I had initially meant to spend longer but the amount of regen added charge we had gained from the stop start road works meant it was really not necessary and we had easilly reached 90% (indeed heeding this morning's warning on overcharging we had limited the charge to 90%) We did at this point also get prompted if we wanted to run an update. Yes like Windows 10 Tesla's get over the air updates. Unlike Windows 10 we weren't force to take it. This was just as well as it said the car would not be able to be driven for two hours if we did. 

A quick side note on the Tesla's internet connection we found this tended to drop out for a few minutes as we crossed country borders and whatever we were playing on Spotify would just stop playing and not recover until we manually reselected it.

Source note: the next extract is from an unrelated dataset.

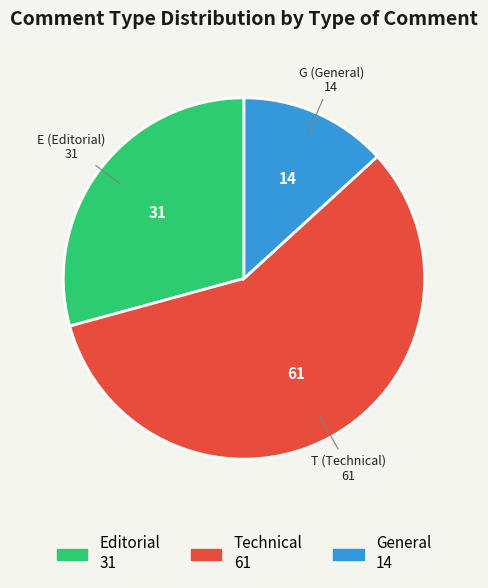

Is there a majority slice in this chart?

Yes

Having ignored the update we got on our way again and in amongst more roadworks we did get one lovely clear piece of Autobahn where we were safely able to push it up to 200KMH. The smoothness of this acceleration is mind blowing - along with the fact we could still hold a normal volume conversation whilst doing this. We did get a warning on the power meter when we did this and I understand running at this speed for continuous lengths of time could cause the power to be limited to reduce the chance of overheating. Not much chance of that with the roadworks but my was it fun whilst it lasted.

Even with this over-indulgence we still managed to gain on the predicted state of charge at arrival. We got to Berlin with 130KM predicted range remaining more than enough to get back to the first Supercharger on our return from IFA.

So bottom line. Can you drive an Electric Car from the UK to Berlin? Absolutely. Can you do it as conveniently as a petrol car - almost. I don't think we stopped more than we would have in a petrol car just that some of those stops were a little more challenging than finding a services or petrol station. Nothing some simple signs couldn't help with or perhaps some photo guides on the Tesla Sat Nav.

Would this have been as easy in any other electric car. I'm not sure. Certainly we found a lot of EV points and most were on the PlugSurf network but there were so many different charging rates and crazily different prices. For example one 43KW CCS charger we found today was charging only 9.75 for any length of charge whilst another literally 100 metres away was charging .01 cent a minute and .43 cents per KW. I don't want to have to run a spreadsheet in my car to work out where to charge.

My conclusion is that, as we stretch to near 300 mile ranges, the Electric Cars are ready, more than ready, but the infrastructure still has some catching up. Having said that for most people this sort of long distance drive is the exception and once a week or home charging will be enough. Bottom line even with the infrastructure as now it is still perfectly feasible to use an Electric car for long distances and there is a real joy in that instant torque.